Here, the AI-generated images provided the dreamer with new ways of thinking about her dream and stimulated further reflection on how the dream relates to her cultural experiences in the waking world. This is exactly what a conventional dream-sharing group seeks to elicit with the process of everyone offering different projections onto the single dream—the varying perspectives enhance and enrich the dreamer’s sense of meaning, relevance, and possibility.
Significantly, none of the images provided an exact match to Rose’s dream. In the context of dream-sharing, the goal is to provide an interesting and hopefully stimulating angle on the dream, not to replicate it with photographic accuracy. The latter might be impressive, but it would offer little or no insight to the dreamer.

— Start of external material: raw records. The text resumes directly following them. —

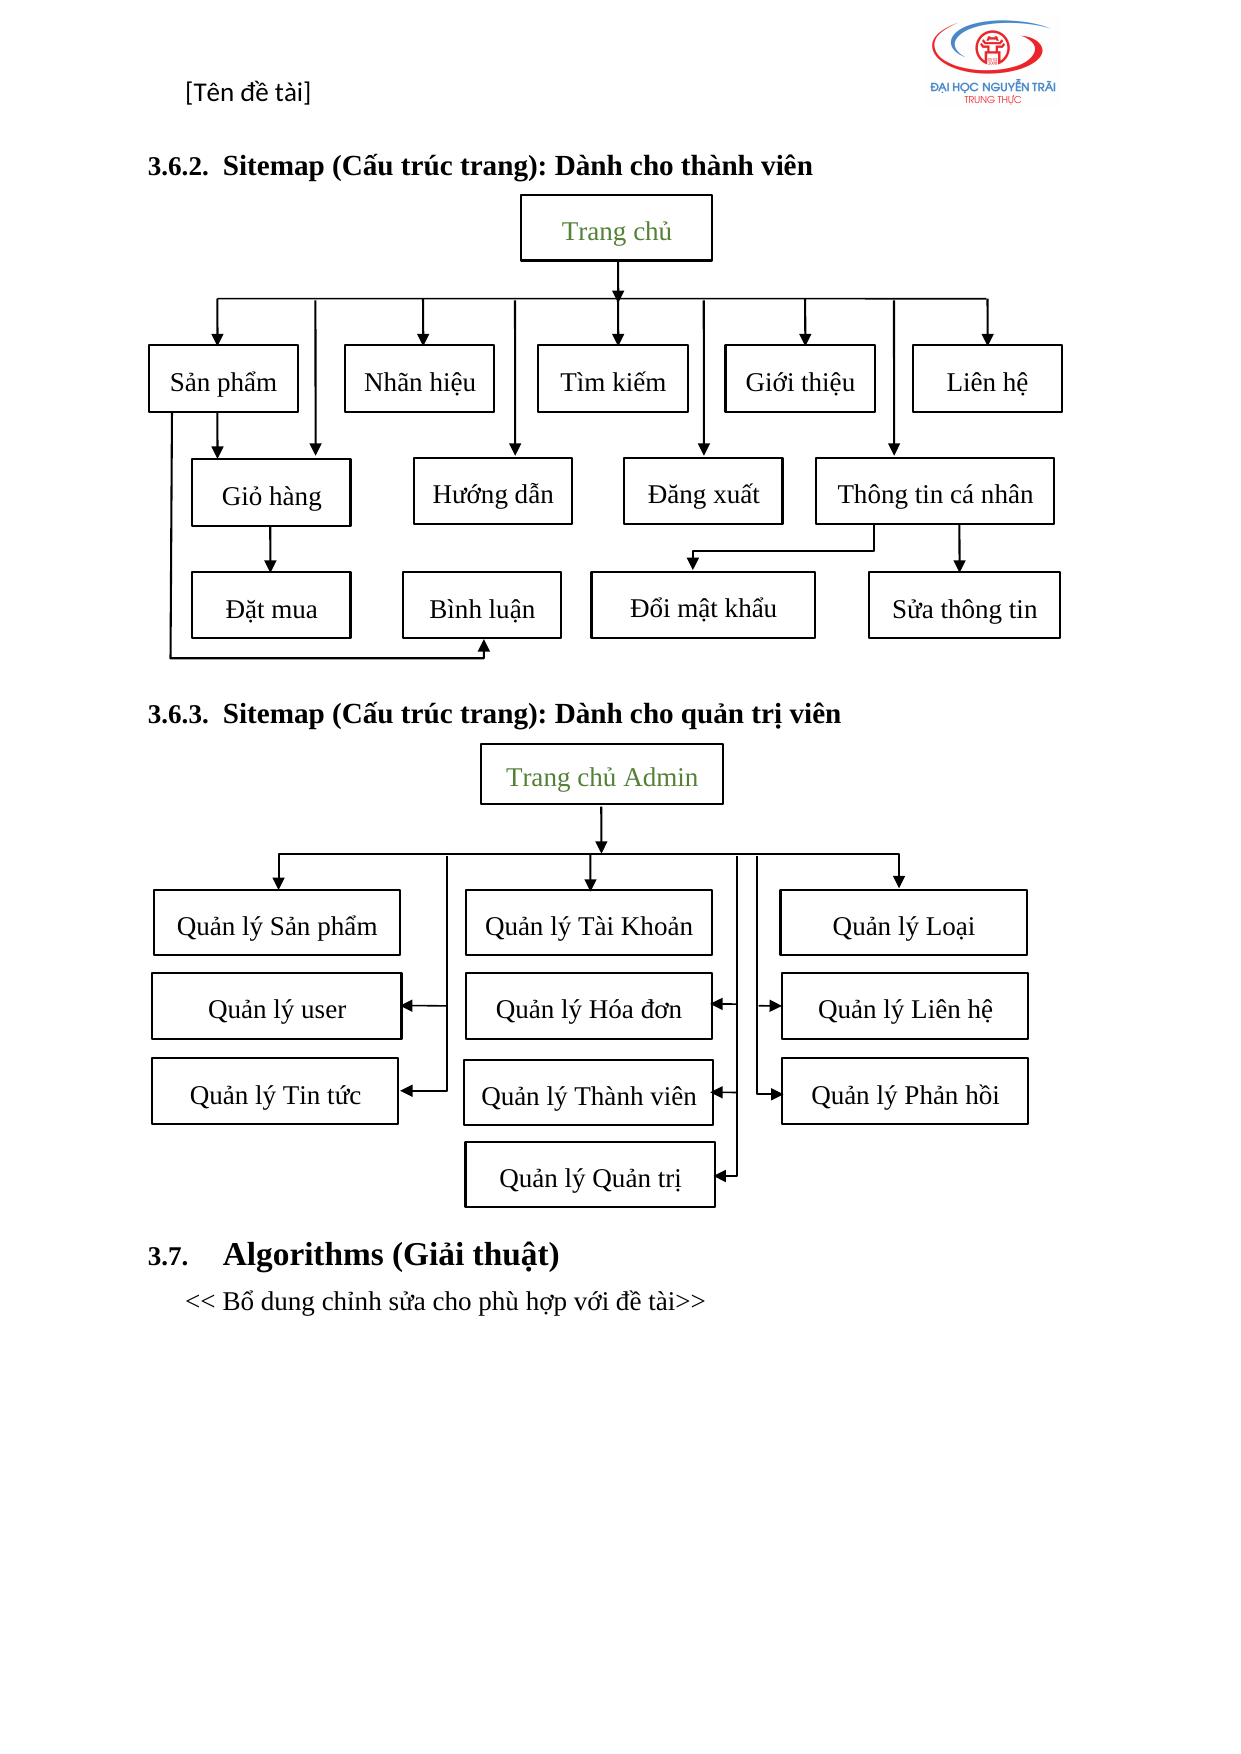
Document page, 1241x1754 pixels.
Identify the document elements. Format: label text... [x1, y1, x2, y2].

subtitle Sitemap (Cấu trúc trang): Dành cho quản trị viên [148, 697, 1122, 730]
text << Bổ dung chỉnh sửa cho phù hợp với đề tài>> [185, 1285, 1122, 1316]
subtitle Sitemap (Cấu trúc trang): Dành cho thành viên [148, 148, 1122, 181]
subtitle Algorithms (Giải thuật) [148, 1234, 1122, 1272]
picture [923, 15, 1062, 108]
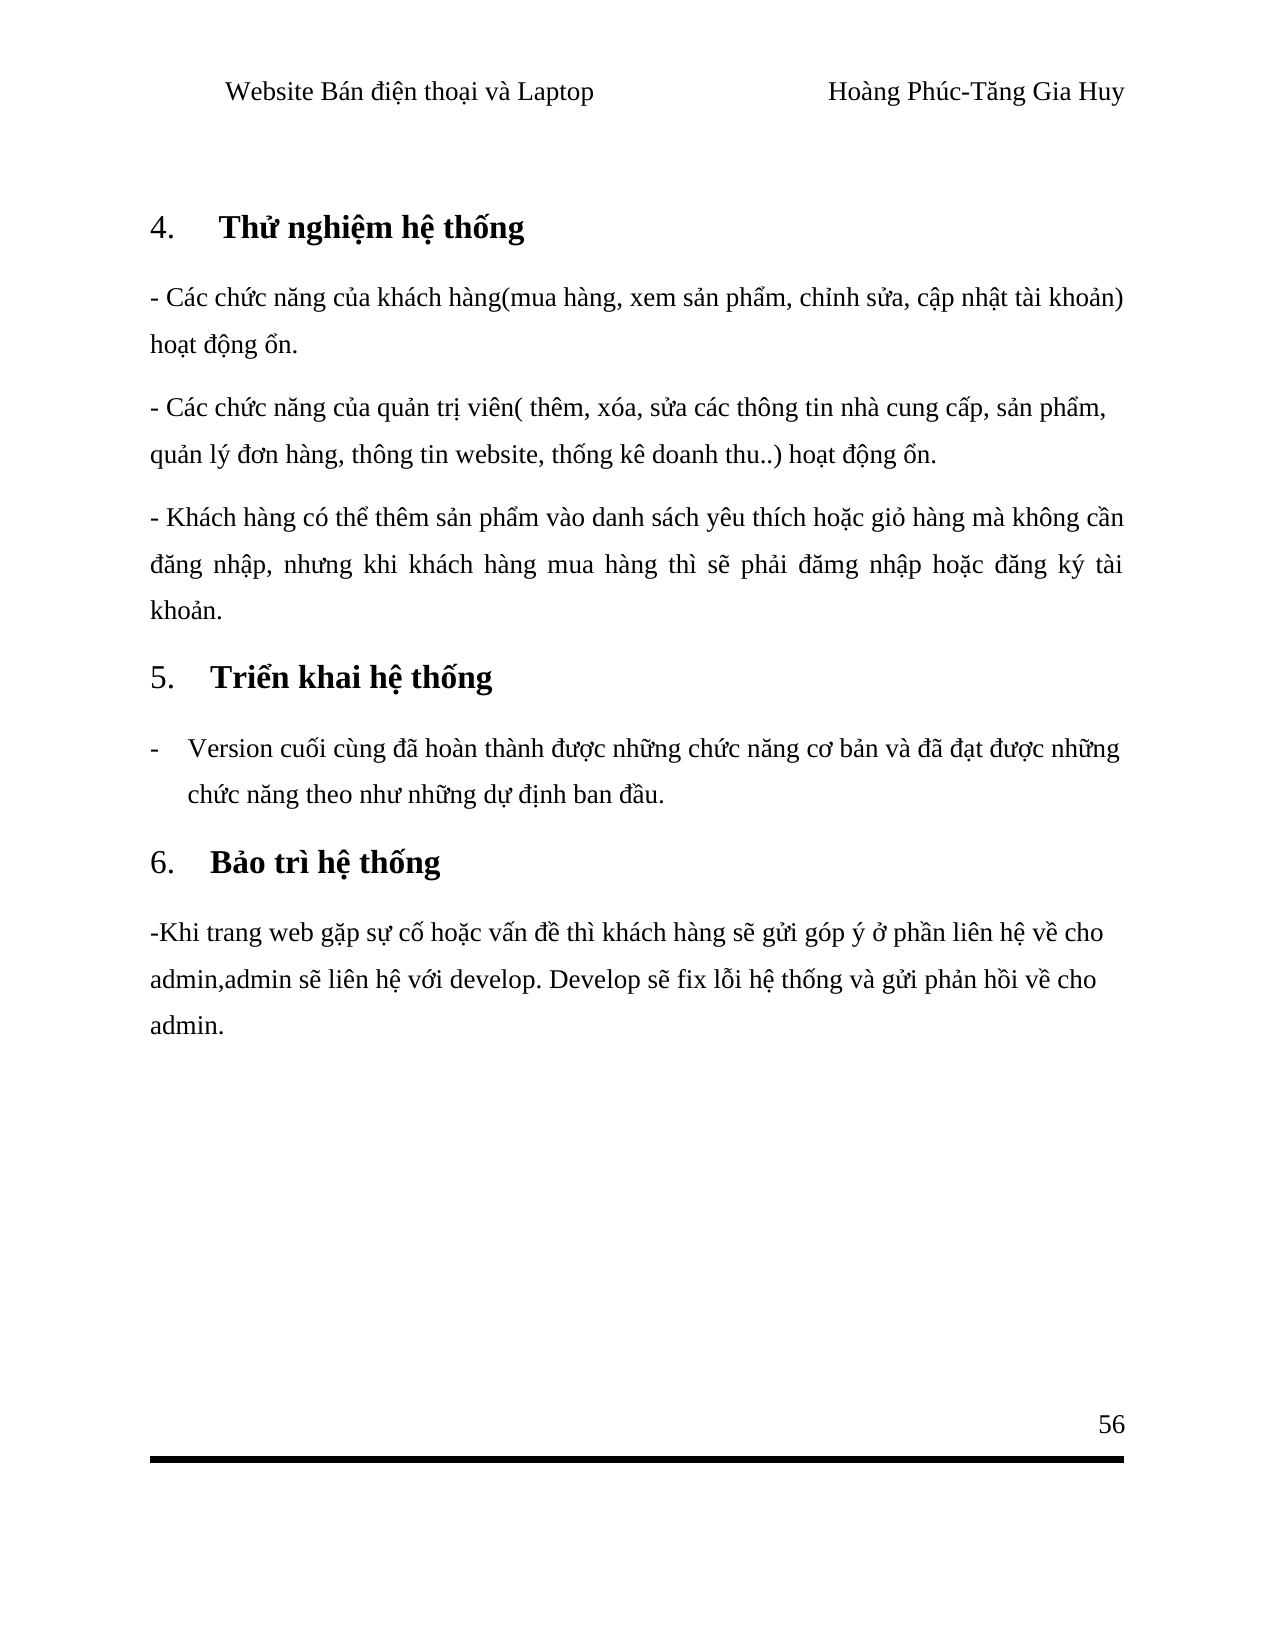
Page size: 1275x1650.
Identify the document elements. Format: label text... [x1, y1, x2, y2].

text - Khách hàng có thể thêm sản phẩm vào danh sách yêu thích hoặc giỏ hàng mà không cần đăng nhập, nhưng khi khách hàng mua hàng thì sẽ phải đămg nhập hoặc đăng ký tài khoản. [150, 501, 1125, 626]
text - Các chức năng của quản trị viên( thêm, xóa, sửa các thông tin nhà cung cấp, sản phẩm, quản lý đơn hàng, thông tin website, thống kê doanh thu..) hoạt động ổn. [150, 391, 1125, 469]
subtitle Triển khai hệ thống [150, 658, 1125, 696]
subtitle Thử nghiệm hệ thống [150, 207, 1125, 245]
subtitle Bảo trì hệ thống [150, 842, 1125, 880]
text - Các chức năng của khách hàng(mua hàng, xem sản phẩm, chỉnh sửa, cập nhật tài khoản) hoạt động ổn. [150, 281, 1125, 359]
list Version cuối cùng đã hoàn thành được những chức năng cơ bản và đã đạt được những chức năng theo như những dự định ban đầu. [150, 732, 1125, 810]
text -Khi trang web gặp sự cố hoặc vấn đề thì khách hàng sẽ gửi góp ý ở phần liên hệ về cho admin,admin sẽ liên hệ với develop. Develop sẽ fix lỗi hệ thống và gửi phản hồi về cho admin. [150, 916, 1125, 1041]
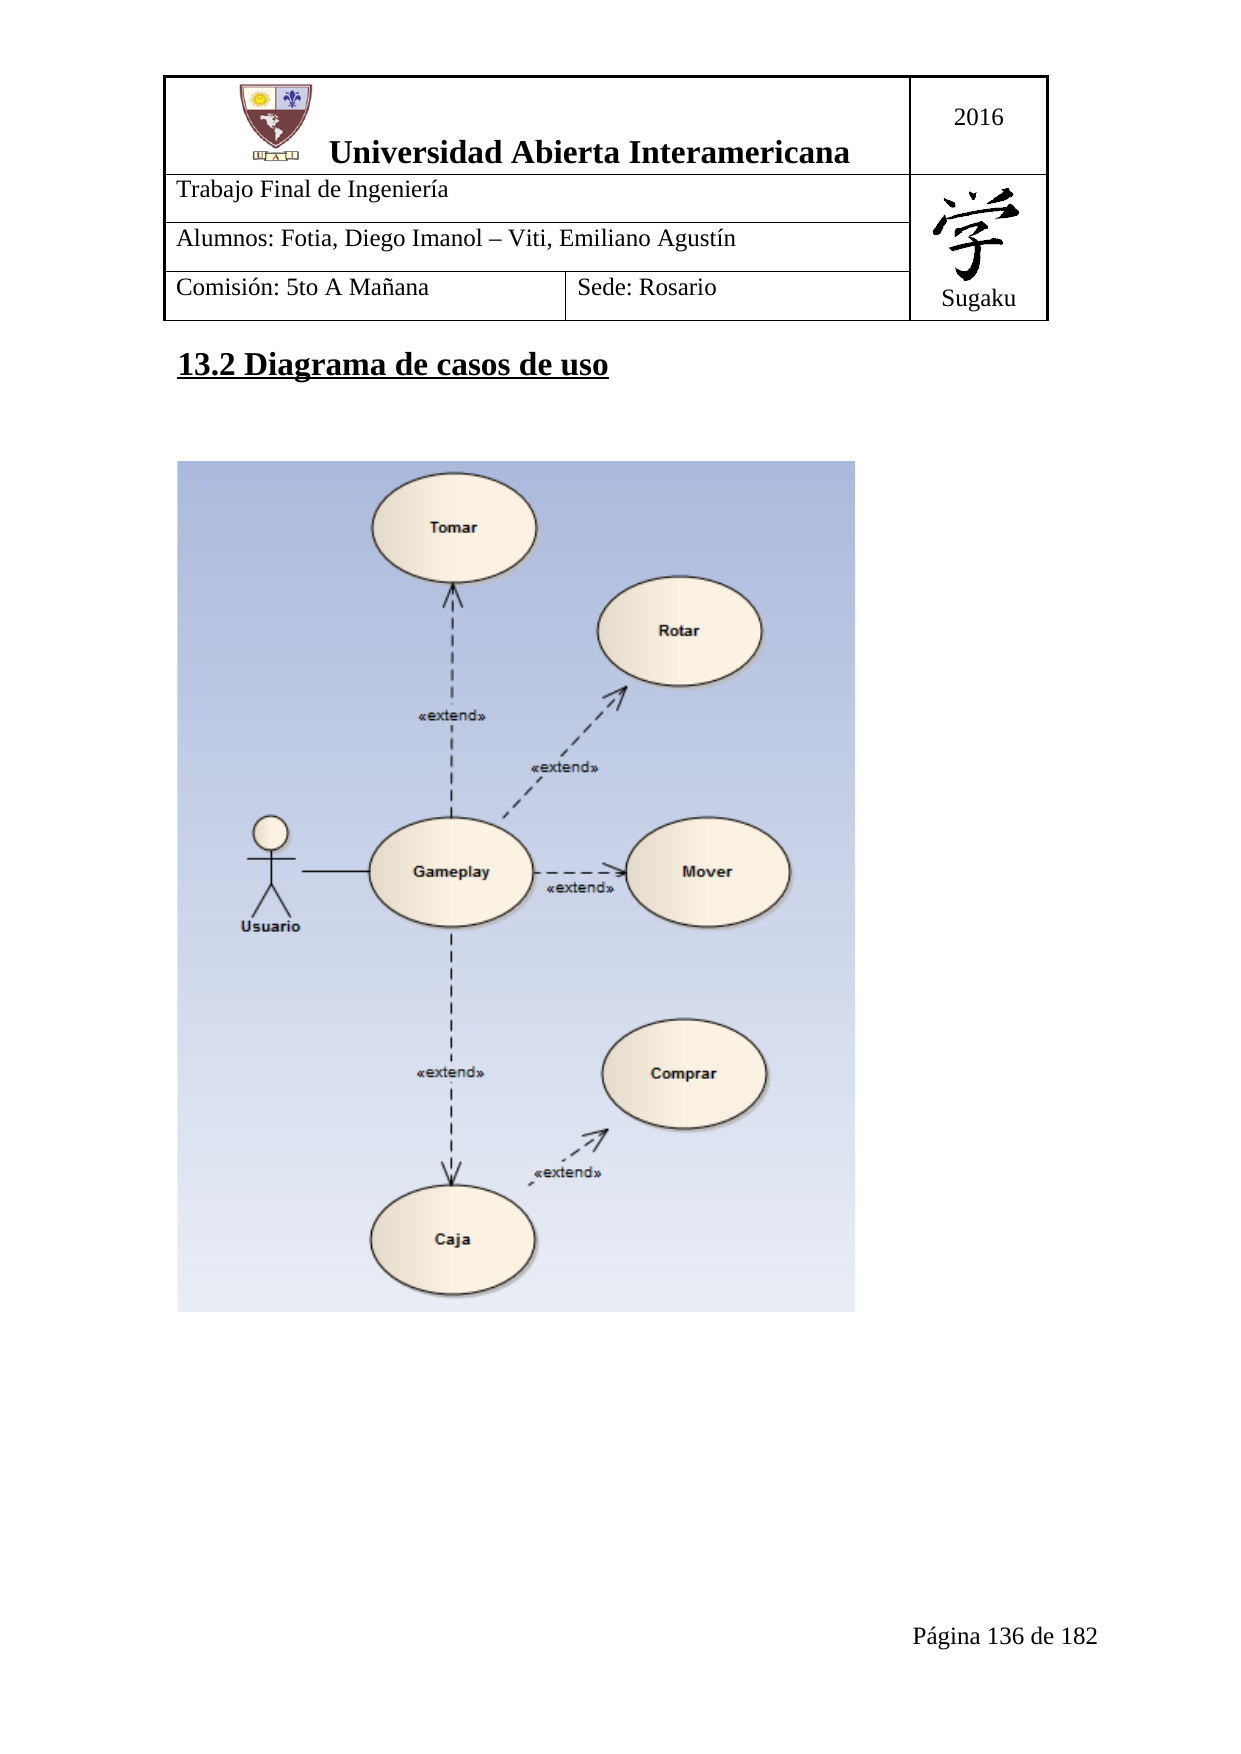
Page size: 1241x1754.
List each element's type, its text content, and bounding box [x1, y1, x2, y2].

picture [223, 78, 329, 164]
subtitle 13.2 Diagrama de casos de uso [177, 152, 1063, 382]
picture [177, 461, 856, 1312]
picture [927, 181, 1030, 284]
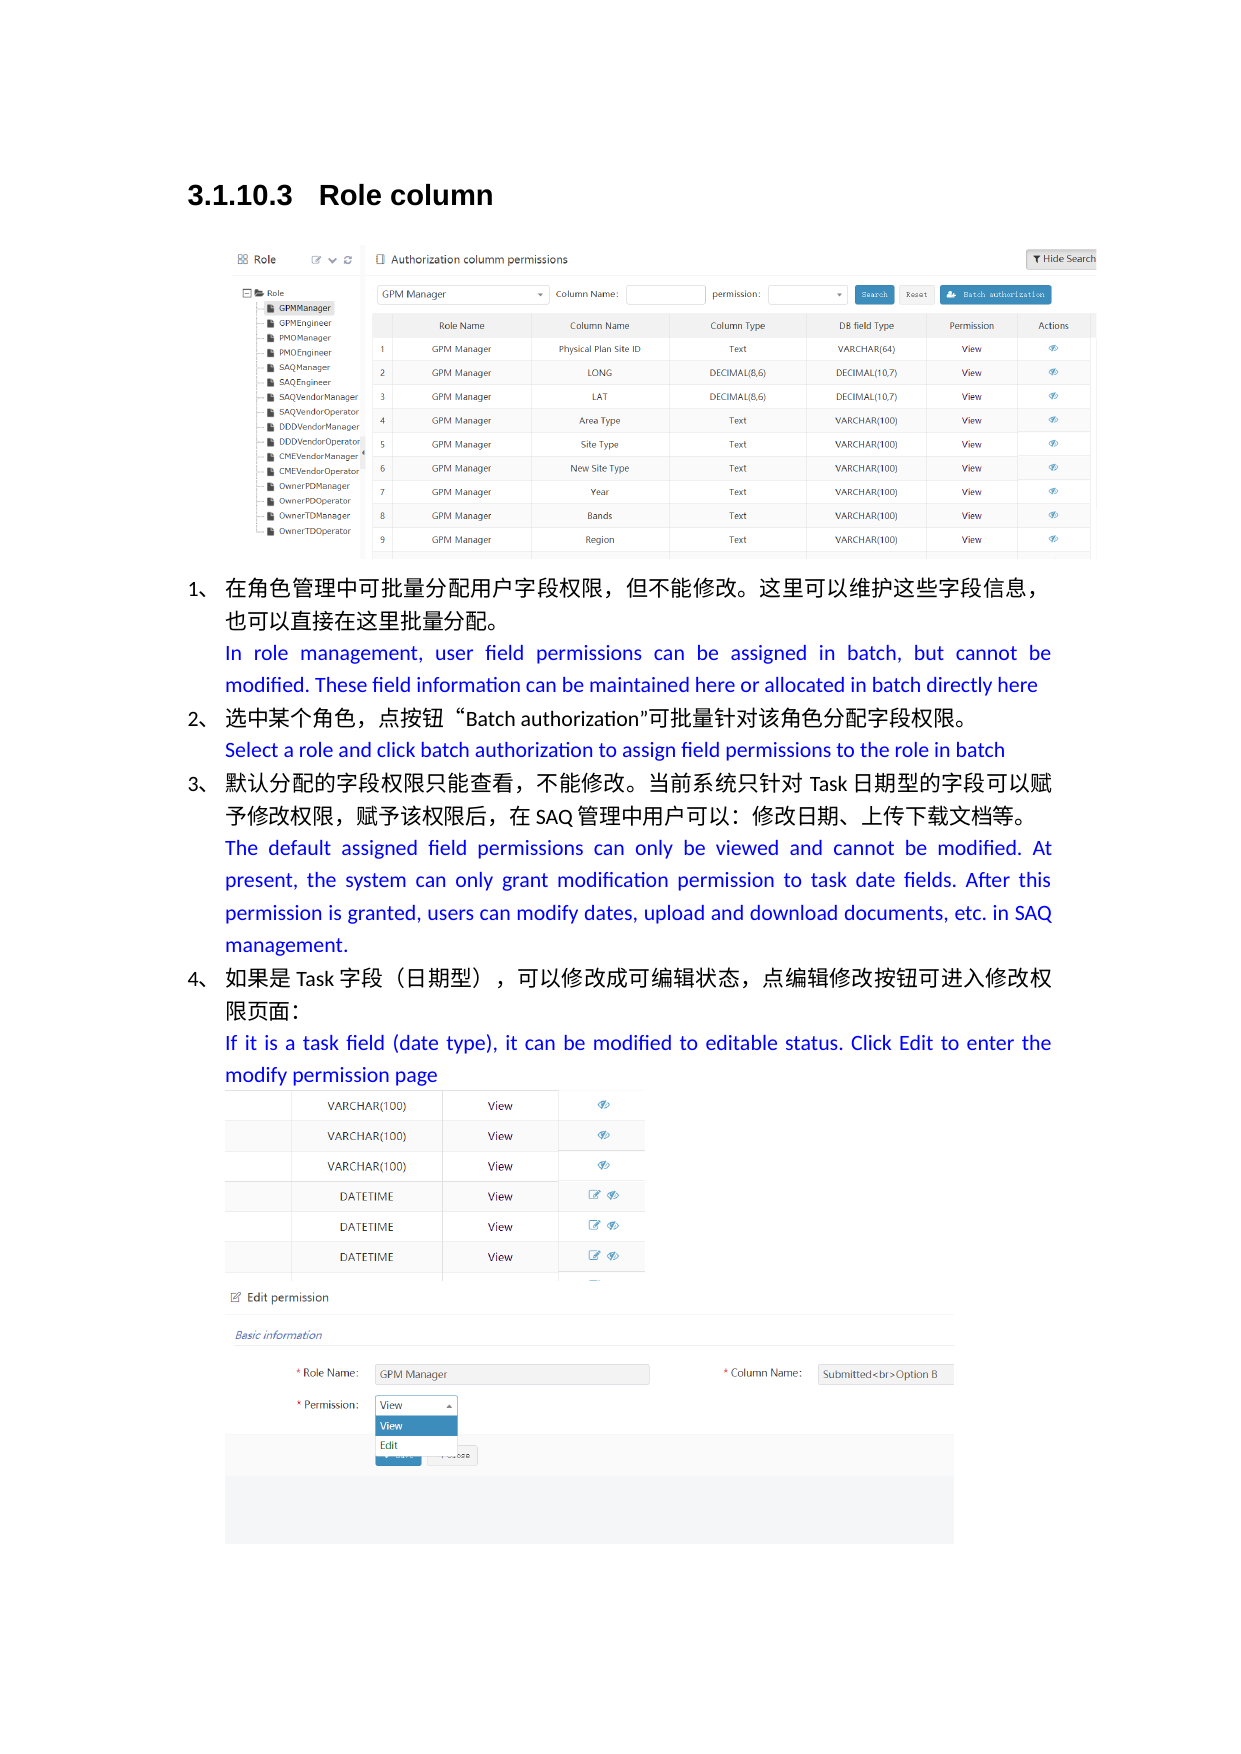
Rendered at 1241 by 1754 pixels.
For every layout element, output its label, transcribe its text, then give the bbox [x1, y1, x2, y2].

subtitle Role column [187, 162, 1053, 227]
list Select a role and click batch authorization to assign field permissions to the role in batch [225, 733, 1053, 766]
list 选中某个角色，点按钮“Batch authorization”可批量针对该角色分配字段权限。 [187, 701, 1053, 733]
picture [231, 245, 1097, 559]
list If it is a task field (date type), it can be modified to editable status. Click Edit to enter the modify permission page [225, 1026, 1053, 1091]
list 如果是Task字段（日期型），可以修改成可编辑状态，点编辑修改按钮可进入修改权限页面： [187, 961, 1053, 1026]
list The default assigned field permissions can only be viewed and cannot be modified. At present, the system can only grant modification permission to task date fields. After this permission is granted, users can modify dates, upload and download documents, etc. in SAQ management. [225, 831, 1053, 961]
list 默认分配的字段权限只能查看，不能修改。当前系统只针对Task日期型的字段可以赋予修改权限，赋予该权限后，在SAQ管理中用户可以：修改日期、上传下载文档等。 [187, 766, 1053, 831]
picture [225, 1090, 645, 1281]
list 在角色管理中可批量分配用户字段权限，但不能修改。这里可以维护这些字段信息，也可以直接在这里批量分配。 [187, 571, 1053, 636]
list In role management, user field permissions can be assigned in batch, but cannot be modified. These field information can be maintained here or allocated in batch directly here [225, 636, 1053, 701]
picture [225, 1285, 954, 1544]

The third dreamer, “Stanley,” a man in his 70’s, found the images neither horrifying nor particularly insightful, though he did enjoy the weird artistry of several of them. His dream phrase, “Giant birds take me home from an island in the sky,” gave the system an extra challenge, with several of the images failing to yield a coherent visual representation. Stanley’s overall response is worth pondering:
“I suspect that the AI program interprets “dream” to mean impressionistic, gauzy, dreamlike, as the conventional thought of it goes. Or did you include the word dream in your input to the AI? [I did not.] Perhaps it just inferred it from the impossibility of the situation. At any rate, many of my dreams are very concrete and clear, with no fuzzy bits. I see every brick in a building, every leaf on the trees, every line on a person’s face.”
Here is another essential point: not all dreams are like a Salvador Dali painting, or any other work of surrealist art. Some dreams, like Stanley’s, have strong elements of naturalism and perceptual clarity.
Looking ahead, the best way to realize the transformational power of this technology as a tool for dream interpretation will be to collaborate closely with experienced dreamers, ideally those who are also experienced artists, in the basic training of the algorithms. If actual dreams and dreamers are included in the learning input of these systems, their output will be much more useful for the interpretive process.
Note: this post first appeared in Psychology Today on July 12, 2022.